D-Frames (DC-Coded frames) are intraframe-encoded. They can be used for fast forward or fast rewind modes. D-frames consist only of the lowest frequencies of an image. D-frames are used for display in fast-forward or fast-rewind modes. This could also be realized by a suitable order of I-frames. For this purpose, I-frames must occur periodically in data stream. Slow-rewind playback requires huge storage capacity. Therefore, all images that were combined in a group must be decoded in the forward mode and stored, after which a rewind playback is possible. This is known as the group of pictures in MPEG.

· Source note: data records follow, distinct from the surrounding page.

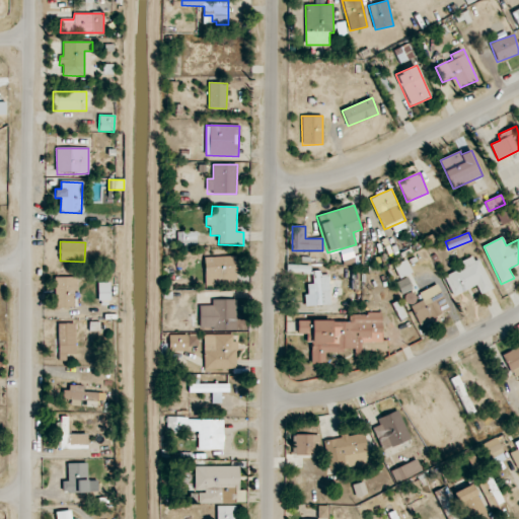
[(493,289),(475,254),(461,262),(463,267),(443,277),(453,297),(476,286),(480,295),(493,289)]
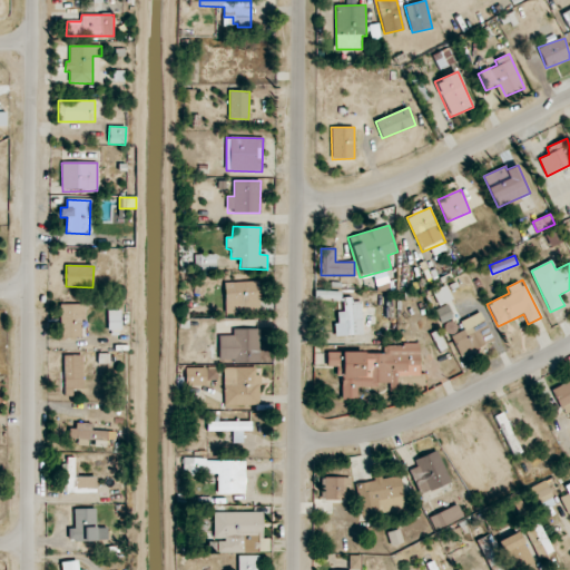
[(225,283),(226,313),(261,313),(259,282),(225,283)]
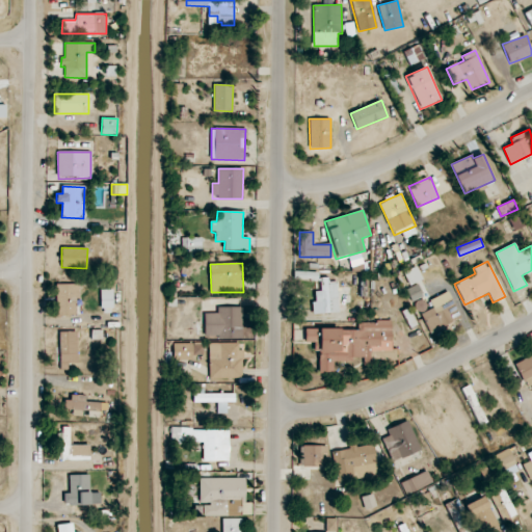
[(404,272),(410,286),(422,280),(416,267),(404,272)]
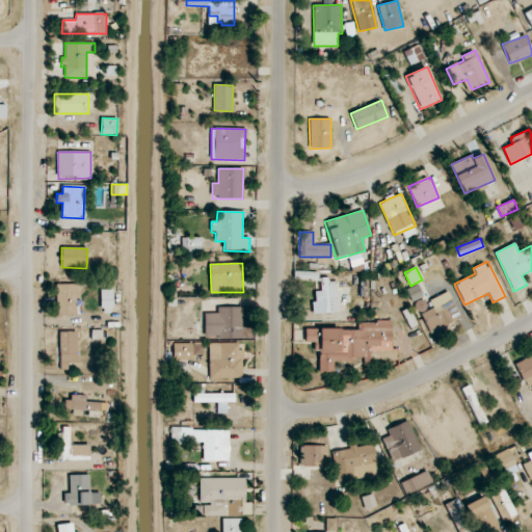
[(294,280),(318,281),(318,272),(294,271),(294,280)]
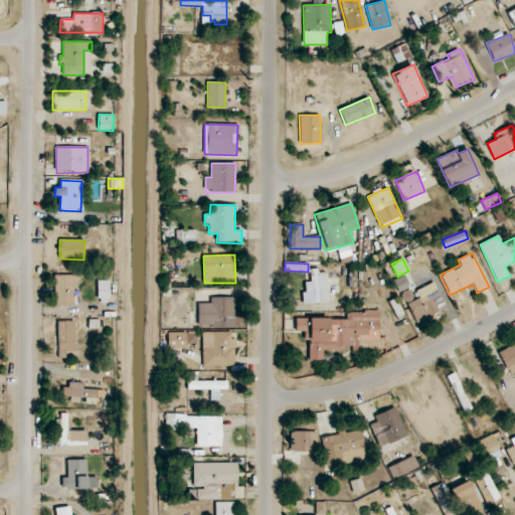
[(328,304),(327,271),(311,272),(311,282),(306,282),(307,304),(328,304)]
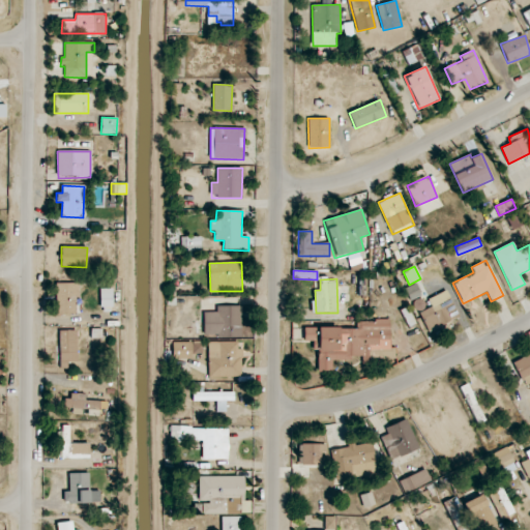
[(77,283),(56,284),(57,315),(78,314),(77,283)]
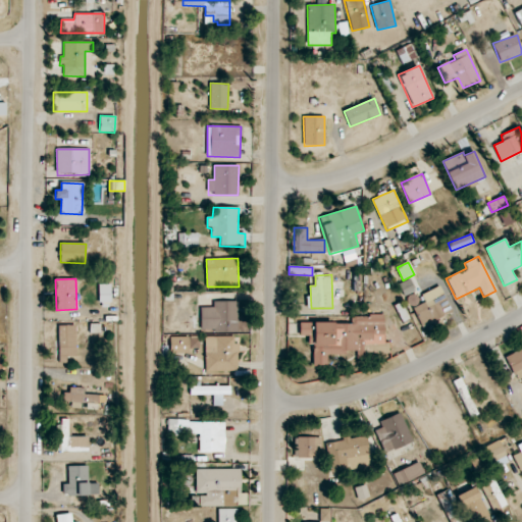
[(415,291),(410,279),(399,283),(404,296),(415,291)]
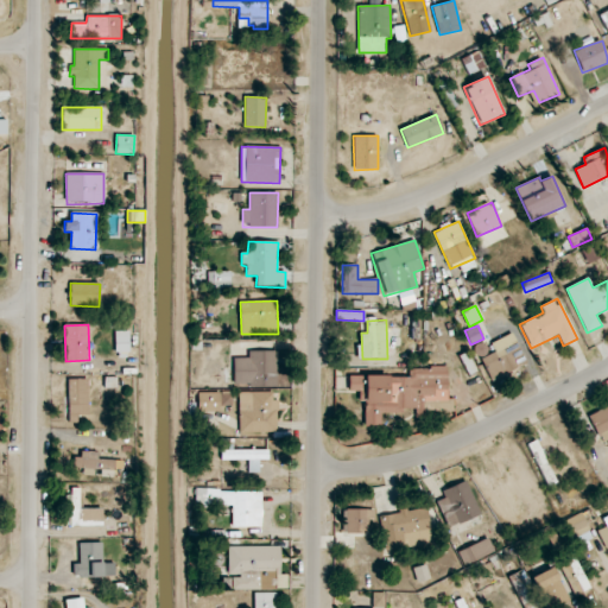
[(130,331),(116,331),(116,358),(130,358),(130,331)]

The picture shows a sequence of I, P, and B-frames. For example, the prediction for the first P-frames and a bi-directional prediction for a B-frame is shown. A P-frame to be displayed after the related B-frame must be decoded before the B-frame because its data is required for the decompression of the B-frame. The regularity of a sequence of I, P and B-frames is determined by the MPEG application. For fast random access, the best resolution would be achieved by coding the whole data stream as I-frames. On the other hand, the highest degree of compression is attained by using as many B-frames as possible. For practical applications, the following sequence has proved to be useful, “IBBPBBPBBIBBPBBPBB...”. In this case, random access would have a resolution of nine still images(i.e., about 330 milliseconds), and it still provides a very good compression ratio.

Audio Encoding

MPEG audio coding uses the same sampling frequencies as Compact Disc Digital Audio (CD-DA) and Digital Audio Tape (DAT), i.e., 44.1 kHz and 48 kHz, and additionally, 32 kHz is available, all at 16 bits. Three different layers of encoder and decoder complexity and performance are defined. An implementation of a higher layer must be able to decode the MPEG audio signals of lower layers. For each subband, the amplitude of the audio signal is calculated. Also for each subband, the noise level is determined. At a higher noise level, a rough quantization is performed, and at a lower noise level, a finer quantization is applied.The audio coding can be performed with a single channel, two independent channels or one stereo signal. In the definition of MPEG, there are two different stereo modes: two channels that are processed either independently or as joint stereo. In the case of joint stereo, MPEG exploits redundancy of both channels and achieves a higher compression ratio. Each layer defines 14 fixed bit rates for the encoded audio data stream, which in MPEG are addressed by a bit rate index. The minimal value is always 32 Kbits/second. These layers support different maximal bit rates: layer 1 allows for a maximal bit rate of 448 Kbits/second, layer 2 for 384 Kbits/second and layer 3 for 320 Kbits/s.